■ **What is needed**
Your task is to find every line of the data that holds the string "lines" and copy it.
Supplied records section start
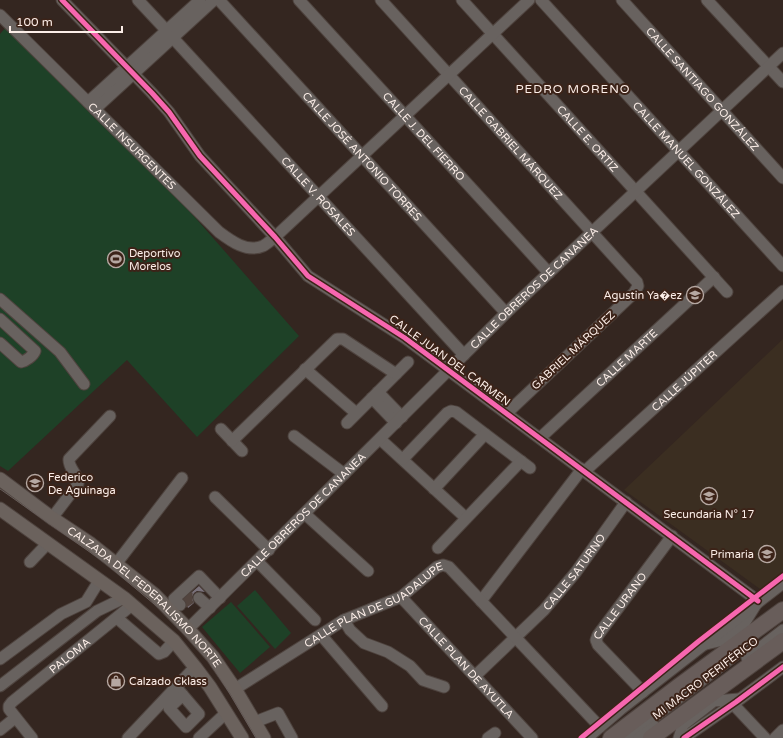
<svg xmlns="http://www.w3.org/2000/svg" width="783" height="738" font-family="'Varela Round',sans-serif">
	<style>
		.education { fill: #3b2e21 }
		.green { fill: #1e4127 }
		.building { fill: #79717a }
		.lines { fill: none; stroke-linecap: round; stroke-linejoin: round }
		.minor-tunnel { stroke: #52443e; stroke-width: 11; stroke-dasharray: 11 5.5; stroke-linecap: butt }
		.minor-casing { stroke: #4e433e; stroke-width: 13 }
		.major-casing { stroke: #4e433e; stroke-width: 15 }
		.highway-casing { stroke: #4e433e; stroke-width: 18 }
		.minor { stroke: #68625f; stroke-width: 11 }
		.major { stroke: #6b625d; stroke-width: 13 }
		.highway { stroke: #685d5a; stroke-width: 16 }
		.tram { stroke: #675d5a; stroke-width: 1 }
		.cycleway-casing { stroke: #3c2318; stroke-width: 8 }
		.cycleway { stroke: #f766af; stroke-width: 5 }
		.labels { text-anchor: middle; stroke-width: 4; stroke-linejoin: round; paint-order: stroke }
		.street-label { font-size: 11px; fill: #fceee8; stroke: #3c2318 }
		.poi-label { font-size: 11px; fill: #fceee8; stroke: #3c2318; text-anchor: start }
		.neighbourhood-label { font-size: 12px; letter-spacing: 1px; fill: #fceee8; stroke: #3c2318 }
	</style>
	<rect width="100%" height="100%" fill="#342620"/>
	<path class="education" d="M783 339V572L760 589 624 490Z"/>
	<path class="green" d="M7 26 164 182 299 336 197 437 127 360 8 471 0 466V34Z
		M255 590 291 633 275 649 237 606Z
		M231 602 270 647 240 673 202 627Z"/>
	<path class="building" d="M199 586 205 592 197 591 194 593 192 597 194 603 188 608 184 599Z"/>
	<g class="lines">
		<path class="minor-tunnel" d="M183 603 191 598H199"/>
		<g class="minor-casing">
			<g id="minor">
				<path d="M62 0 152 93 169 112 200 156 275 237 308 276 405 338 758 601 745 622 723 640 702 645"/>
				<path d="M138 0 166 30"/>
				<path id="s1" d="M219 0 506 313"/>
				<path id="s2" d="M299 0 549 273"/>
				<path id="s3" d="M381 0 637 282 638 286 634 293 507 413"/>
				<path id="s4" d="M462 0 727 292"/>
				<path id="s5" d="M541 0 783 266"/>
				<path id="s6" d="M622 0 783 178"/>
				<path d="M707 0 783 82"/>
				<path id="s7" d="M0 15 219 232C231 241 247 253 263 246 267 244 271 240 275 237L529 0"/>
				<path id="s8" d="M173 38 464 355"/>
				<path d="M88 102 200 0"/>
				<path d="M95 109 214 0"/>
				<path d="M0 299 60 352 84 384"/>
				<path d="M0 319 35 351C33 356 26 361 21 362L0 343"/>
				<path d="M305 369 356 413"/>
				<path d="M378 392 402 417"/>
				<path d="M372 398 396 423"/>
				<path d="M347 423 408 362"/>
				<path d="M221 429 242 451"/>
				<path d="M294 436 344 474"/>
				<path id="s9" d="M540 438 714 277"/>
				<path d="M380 439 466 518"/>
				<path d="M232 441 337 339H343L396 374"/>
				<path d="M403 459 447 413 451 411 456 412 530 468"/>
				<path id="s10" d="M585 471 783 291"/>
				<path d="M434 489 485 434"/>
				<path d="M215 497 269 550"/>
				<path d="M305 514 368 571"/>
				<path d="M52 518 78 484C79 474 68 469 69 459L110 416"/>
				<path d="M438 548 521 461"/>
				<path d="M257 561 315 620"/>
				<path d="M30 562 48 543"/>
				<path d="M116 564 182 478"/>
				<path id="s11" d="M401 597 532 738"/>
				<path d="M199 598 210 608"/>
				<path d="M481 601 582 469"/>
				<path d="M180 605 174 599 199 576 220 598"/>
				<path d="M117 618 159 654 164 652 174 641"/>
				<path d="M344 620 350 630 364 643 388 652 410 666 423 680 444 687"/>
				<path id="s12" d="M188 629 506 313 783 53"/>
				<path d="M321 635 382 706"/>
				<path d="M747 658 783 630"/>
				<path d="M0 659 61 614 86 602 99 581"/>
				<path id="s13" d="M475 676 544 610 576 572 626 502"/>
				<path d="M0 686 97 611 124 598"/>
				<path d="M176 687 199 714 186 727 169 708 183 695"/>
				<path id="s14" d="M235 689 344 620 401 597 437 567 443 565 449 567 600 727"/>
				<path id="s15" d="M643 692 598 645 596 640 598 635 672 536"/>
				<path d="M733 704 765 738"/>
				<path d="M260 720 278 713 292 738"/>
				<path d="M0 730 15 718"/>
				<path id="s16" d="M32 738 9 709V706L12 702 132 605"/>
				<path d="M128 738 195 667"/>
				<path d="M199 738 226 713"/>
				<path d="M488 738 495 733"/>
				<path d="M587 738 621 709 783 583"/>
				<path d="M627 738 735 655"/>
				<path d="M639 738 655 727"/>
				<path d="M679 738 683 725 714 701 739 699"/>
				<path d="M684 738 736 702 783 667"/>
				<path d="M775 738 783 730"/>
			</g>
		</g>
		<g class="major-casing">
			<g id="major">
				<path id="s17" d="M0 479 52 518 91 544 154 594 188 629 213 657 235 689 264 738"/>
				<path d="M0 509 124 598 174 641 195 667 210 687 242 738"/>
			</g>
		</g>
		<g class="highway-casing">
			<path id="highway" d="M611 738 678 687 783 610
				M651 738 783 641"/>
		</g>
		<use href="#minor" class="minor"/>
		<use href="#major" class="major"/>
		<use href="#highway" class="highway"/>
		<path class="tram" d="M0 489 104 562 166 614 209 661 230 694 256 738"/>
		<g class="cycleway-casing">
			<path id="cycleway" d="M62 0 152 93 169 112 200 156 275 237 308 276 405 338 758 601
				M581 738 699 641 783 576
				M684 738 736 702 783 667"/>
		</g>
		<use href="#cycleway" class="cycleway"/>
	</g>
	<defs>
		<g id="stadium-ring" transform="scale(0.9)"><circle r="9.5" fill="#3c2318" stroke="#b6a8a2" stroke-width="1.5"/><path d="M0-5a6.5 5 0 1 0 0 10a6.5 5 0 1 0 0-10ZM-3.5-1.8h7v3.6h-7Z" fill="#b6a8a2"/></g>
		<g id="school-ring" transform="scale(0.9)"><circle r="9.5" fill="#3c2318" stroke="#b6a8a2" stroke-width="1.5"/><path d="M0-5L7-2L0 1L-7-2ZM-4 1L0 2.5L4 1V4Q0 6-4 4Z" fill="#b6a8a2"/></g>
		<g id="shop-ring" transform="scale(0.9)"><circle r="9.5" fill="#3c2318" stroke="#b6a8a2" stroke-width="1.5"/><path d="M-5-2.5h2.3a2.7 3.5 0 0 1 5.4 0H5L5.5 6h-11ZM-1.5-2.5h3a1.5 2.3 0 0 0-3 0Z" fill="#b6a8a2"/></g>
	</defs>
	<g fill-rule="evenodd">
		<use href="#stadium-ring" x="116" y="259"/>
		<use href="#school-ring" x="695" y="295"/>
		<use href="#school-ring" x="35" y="483"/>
		<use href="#school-ring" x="709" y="496"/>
		<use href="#school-ring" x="767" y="554"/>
		<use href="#shop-ring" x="116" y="681"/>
	</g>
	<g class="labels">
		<g class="street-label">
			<text dy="4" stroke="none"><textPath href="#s6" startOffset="120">CALLE SANTIAGO GONZÁLEZ</textPath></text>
			<text dy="4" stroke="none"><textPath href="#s2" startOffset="185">CALLE J. DEL FIERRO</textPath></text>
			<text dy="4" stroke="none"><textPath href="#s4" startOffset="187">CALLE E. ORTIZ</textPath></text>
			<text dy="4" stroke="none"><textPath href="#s3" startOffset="193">CALLE GABRIEL MÁRQUEZ</textPath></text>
			<text dy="4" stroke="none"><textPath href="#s7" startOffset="186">CALLE INSURGENTES</textPath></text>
			<text dy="4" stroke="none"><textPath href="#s1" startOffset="212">CALLE JOSÉ ANTONIO TORRES</textPath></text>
			<text dy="4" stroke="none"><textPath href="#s5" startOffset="216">CALLE MANUEL GONZÁLEZ</textPath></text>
			<text dy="4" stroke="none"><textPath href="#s8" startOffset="215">CALLE V. ROSALES</textPath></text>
			<text dy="4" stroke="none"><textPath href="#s12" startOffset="486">CALLE OBREROS DE CANANEA</textPath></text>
			<text transform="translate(573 350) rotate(-43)" y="4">GABRIEL MÁRQUEZ</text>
			<text dy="4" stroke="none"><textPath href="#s9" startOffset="118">CALLE MARTE</textPath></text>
			<text transform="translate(450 360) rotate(36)" y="4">CALLE JUAN DEL CARMEN</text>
			<text dy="4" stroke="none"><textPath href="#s10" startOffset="134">CALLE JÚPITER</textPath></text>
			<text dy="4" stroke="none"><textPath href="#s12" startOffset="162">CALLE OBREROS DE CANANEA</textPath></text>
			<text dy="4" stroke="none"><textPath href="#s13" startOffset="144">CALLE SATURNO</textPath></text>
			<text dy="4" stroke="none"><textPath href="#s17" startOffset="187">CALZADA DEL FEDERALISMO NORTE</textPath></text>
			<text dy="4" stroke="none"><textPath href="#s14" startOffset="163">CALLE PLAN DE GUADALUPE</textPath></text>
			<text dy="4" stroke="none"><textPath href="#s15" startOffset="112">CALLE URANO</textPath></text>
			<text dy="4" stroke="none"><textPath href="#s16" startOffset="119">PALOMA</textPath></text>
			<text dy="4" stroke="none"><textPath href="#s11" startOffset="96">CALLE PLAN DE AYUTLA</textPath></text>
			<text transform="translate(705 678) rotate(-37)" y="4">MI MACRO PERIFÉRICO</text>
		</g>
		<g class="poi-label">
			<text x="129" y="257">Deportivo<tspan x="129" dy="13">Morelos</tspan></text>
			<text x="682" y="299" text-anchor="end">Agustin Ya�ez</text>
			<text x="48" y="481">Federico<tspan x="48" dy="13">De Aguinaga</tspan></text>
			<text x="709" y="518" text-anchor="middle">Secundaria N° 17</text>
			<text x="754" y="558" text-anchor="end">Primaria</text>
			<text x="129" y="685">Calzado Cklass</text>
		</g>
		<g class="neighbourhood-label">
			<text x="573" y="93">PEDRO MORENO</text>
		</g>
	</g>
	<path d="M10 26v6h112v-6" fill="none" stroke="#fceee8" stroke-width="2"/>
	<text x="16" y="26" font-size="12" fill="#fceee8" stroke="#3c2318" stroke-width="3" paint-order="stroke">100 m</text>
</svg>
Supplied records section end
■ **Result**
		.lines { fill: none; stroke-linecap: round; stroke-linejoin: round }
	<g class="lines">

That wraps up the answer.